A Porosity Change Model for Sediment Transport Processes in Gravel Bed Rivers

Depending on the hydraulic condition, the incoming sediment distribution, and the bed composition as well as the river morphology, several different processes of sediment transport may occur in gravel-bed-rivers. For example, under high-flow conditions all the finer particles may be eroded, leaving a layer of coarser particles until the flow is unable to carry the coarse particles and consequently no more erosion occurs, which is known as armouring. Inversely, under low-flow conditions, sediment transport in gravel-bed-rivers can cause extensive fine sediment infiltration into void spaces in coarse bed material, which is known as colmation.

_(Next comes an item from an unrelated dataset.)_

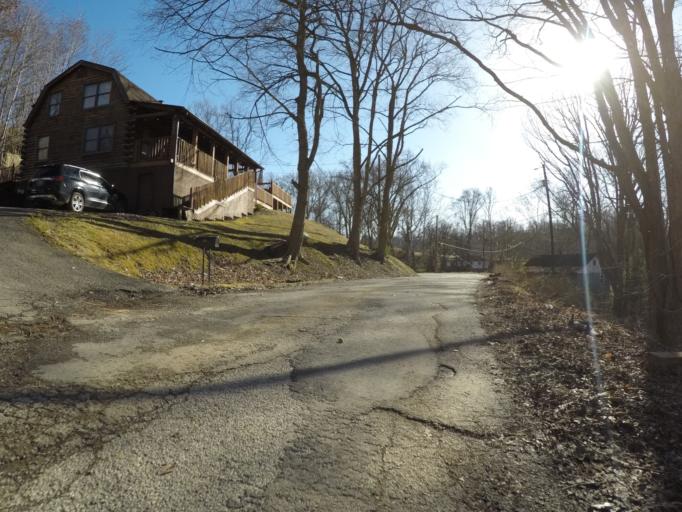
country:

These transport processes of fine sediment can change the bed porosity.

Commonly, in order to simulate the sediment transport and grain sorting, as well as the bed deformation, multiple-layer models were applied for graded sediment transport. However, most conventional models assumed that the porosity of bed material is constant, which is inadequate for modelling gravel bed rivers. This paper presents a new numerical model system for bed variation considering the porosity changes. The governing equations for bed level change and for grain sorting process were obtained based on the mass balance of bed sediment. Furthermore, a model concept for the vertical exchange processes of bed materials (infiltration and entrainment) and for the common sediment transport (bed-load and suspended-load) was developed to simulate the time and space variations of grain size distribution and bed porosity. To clarify the improvement of the new concept, the simulated results for simple straight flumes with gravel bed were compared with the results calculated by a standard model on the assumption that the porosity is constant. The proposed model concept provided qualitatively good results of changes in bed grain size distribution, bed porosity and bed elevation.